TSR parle d’une probabilité de 81% que la sévérité des ouragans frappant les côtes américaines se situe dans la tranche supérieure. La force des vents balayant l’Atlantique et la mer des Caraïbes ainsi que la température élevée de l’eau entre l’Afrique et l’Amérique constituent les deux principaux facteurs militant en faveur d’une sévérité accrue.

Par contre, les données historiques avancées par TSR permettent de conclure qu’il n’y aura probablement pas plus d’un ouragan de classe 5 frappant la région du golfe du Mexique en 2006, contrairement à l’an dernier.

De son côté, la société AON est d’avis que les changements climatiques actuels se traduiront par davantage de sécheresse dans certaines parties du monde ainsi que par plus de précipitations, d’inondations et de tempêtes de vent ailleurs. « La complexité des installations manufacturières, leur interdépendance et la croissance continue de mégalopoles, souvent situées dans des zones plus à risque sur le plan catastrophique, se traduiront par une augmentation continue des coûts d’assurance en matière d’inondations, d’ouragans et de tremblements de terre », affirme la société dans son rapport Focus de décembre.

En janvier, AON a publié un nouveau bulletin Focus dans lequel elle affirme que les études statistiques actuelles indiquent que nous traversons actuellement un cycle d’une décennie de conditions climatiques dont la sévérité sera constante ou même pire. L’étude fait état d’un cycle semblable à celui qui s’est étiré de 1930 jusqu’au milieu des années 1960. AON prédit que le marché de l’assurance américain va se durcir, avec une tarification en hausse constante, notamment pour les entreprises situées dans les zones à risque. En conséquence, les catastrophes passées et futures vont transformer en profondeur la réassurance mondiale.
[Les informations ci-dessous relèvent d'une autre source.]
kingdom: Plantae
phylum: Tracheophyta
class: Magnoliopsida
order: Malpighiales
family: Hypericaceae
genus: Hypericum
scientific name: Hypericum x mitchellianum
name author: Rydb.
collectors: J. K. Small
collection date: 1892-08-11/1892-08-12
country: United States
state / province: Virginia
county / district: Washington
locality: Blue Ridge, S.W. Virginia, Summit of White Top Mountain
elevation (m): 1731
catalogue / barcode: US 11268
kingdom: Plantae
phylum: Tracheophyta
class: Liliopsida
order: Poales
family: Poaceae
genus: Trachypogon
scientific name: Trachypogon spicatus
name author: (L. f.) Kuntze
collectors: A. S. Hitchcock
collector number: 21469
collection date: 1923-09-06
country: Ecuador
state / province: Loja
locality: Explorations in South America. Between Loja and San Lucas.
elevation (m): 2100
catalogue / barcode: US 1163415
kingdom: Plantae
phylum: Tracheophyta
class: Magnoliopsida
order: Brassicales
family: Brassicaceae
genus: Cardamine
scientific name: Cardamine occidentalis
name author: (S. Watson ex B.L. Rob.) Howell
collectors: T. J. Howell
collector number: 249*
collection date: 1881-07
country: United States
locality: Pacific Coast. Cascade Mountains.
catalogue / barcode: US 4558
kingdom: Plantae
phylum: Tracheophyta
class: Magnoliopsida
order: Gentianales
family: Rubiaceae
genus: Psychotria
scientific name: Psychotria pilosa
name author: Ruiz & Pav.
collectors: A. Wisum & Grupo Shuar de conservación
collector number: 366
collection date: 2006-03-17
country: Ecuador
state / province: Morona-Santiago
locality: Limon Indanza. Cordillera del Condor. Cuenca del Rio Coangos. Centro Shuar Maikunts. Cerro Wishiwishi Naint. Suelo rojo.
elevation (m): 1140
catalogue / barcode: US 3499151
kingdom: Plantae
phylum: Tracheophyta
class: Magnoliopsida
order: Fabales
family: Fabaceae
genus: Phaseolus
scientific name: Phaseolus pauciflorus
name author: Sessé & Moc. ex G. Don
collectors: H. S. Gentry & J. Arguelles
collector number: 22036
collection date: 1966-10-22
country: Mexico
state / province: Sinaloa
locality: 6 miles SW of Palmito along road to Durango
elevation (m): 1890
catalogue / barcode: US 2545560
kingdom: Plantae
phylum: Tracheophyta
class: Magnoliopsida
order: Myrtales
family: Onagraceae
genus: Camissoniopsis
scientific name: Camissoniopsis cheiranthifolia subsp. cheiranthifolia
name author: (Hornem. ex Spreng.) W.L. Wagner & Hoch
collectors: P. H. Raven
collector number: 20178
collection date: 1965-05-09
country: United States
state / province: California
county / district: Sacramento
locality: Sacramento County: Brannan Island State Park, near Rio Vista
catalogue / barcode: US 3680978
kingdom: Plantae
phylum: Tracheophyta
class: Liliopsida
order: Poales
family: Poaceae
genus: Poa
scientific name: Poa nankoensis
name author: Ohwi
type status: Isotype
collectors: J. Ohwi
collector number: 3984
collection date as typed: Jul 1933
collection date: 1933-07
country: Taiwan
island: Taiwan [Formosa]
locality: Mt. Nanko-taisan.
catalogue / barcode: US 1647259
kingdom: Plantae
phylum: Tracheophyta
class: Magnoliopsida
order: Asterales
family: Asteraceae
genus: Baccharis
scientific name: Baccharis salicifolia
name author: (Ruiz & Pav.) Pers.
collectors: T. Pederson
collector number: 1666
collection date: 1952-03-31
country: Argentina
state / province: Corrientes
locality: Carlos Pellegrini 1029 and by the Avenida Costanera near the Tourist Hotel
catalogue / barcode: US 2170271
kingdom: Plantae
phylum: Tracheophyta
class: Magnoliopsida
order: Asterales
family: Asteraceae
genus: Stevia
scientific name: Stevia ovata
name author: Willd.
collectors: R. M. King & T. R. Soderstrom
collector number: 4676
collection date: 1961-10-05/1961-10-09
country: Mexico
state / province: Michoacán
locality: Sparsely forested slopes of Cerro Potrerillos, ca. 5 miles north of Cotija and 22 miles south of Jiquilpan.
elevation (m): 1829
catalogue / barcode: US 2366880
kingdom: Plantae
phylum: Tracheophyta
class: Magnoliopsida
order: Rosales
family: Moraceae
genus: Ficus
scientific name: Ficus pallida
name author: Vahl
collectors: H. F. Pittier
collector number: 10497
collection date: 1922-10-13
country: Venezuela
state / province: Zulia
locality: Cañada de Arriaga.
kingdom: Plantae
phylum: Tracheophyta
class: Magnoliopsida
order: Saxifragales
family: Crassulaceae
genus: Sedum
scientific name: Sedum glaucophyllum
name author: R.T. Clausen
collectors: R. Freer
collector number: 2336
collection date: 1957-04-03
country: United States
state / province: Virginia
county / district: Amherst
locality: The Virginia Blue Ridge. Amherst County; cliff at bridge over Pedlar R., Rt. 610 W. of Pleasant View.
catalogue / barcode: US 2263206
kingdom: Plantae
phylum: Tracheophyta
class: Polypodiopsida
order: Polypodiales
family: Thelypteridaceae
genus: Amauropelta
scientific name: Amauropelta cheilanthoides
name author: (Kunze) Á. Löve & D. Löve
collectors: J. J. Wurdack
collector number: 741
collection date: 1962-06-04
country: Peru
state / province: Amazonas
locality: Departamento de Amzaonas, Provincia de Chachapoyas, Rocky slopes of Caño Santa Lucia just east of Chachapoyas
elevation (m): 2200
Lors d’un symposium sur les ouragans tenu à Londres à la fin de l’an dernier, organisé par GE Insurance Solutions, Roger Pielke Jr, directeur du Centre de recherche sur les politiques liées à la science et à la technologie de l’Université du Colorado, a affirmé que l’ampleur des pertes des ouragans qui toucheront les États-Unis vont « continuer à nous abasourdir » au cours des prochaines années.

L’urbanisation des régions côtières joue un rôle dans cette augmentation du risque. Urbanisation qui se constate partout dans le monde, notamment en Asie.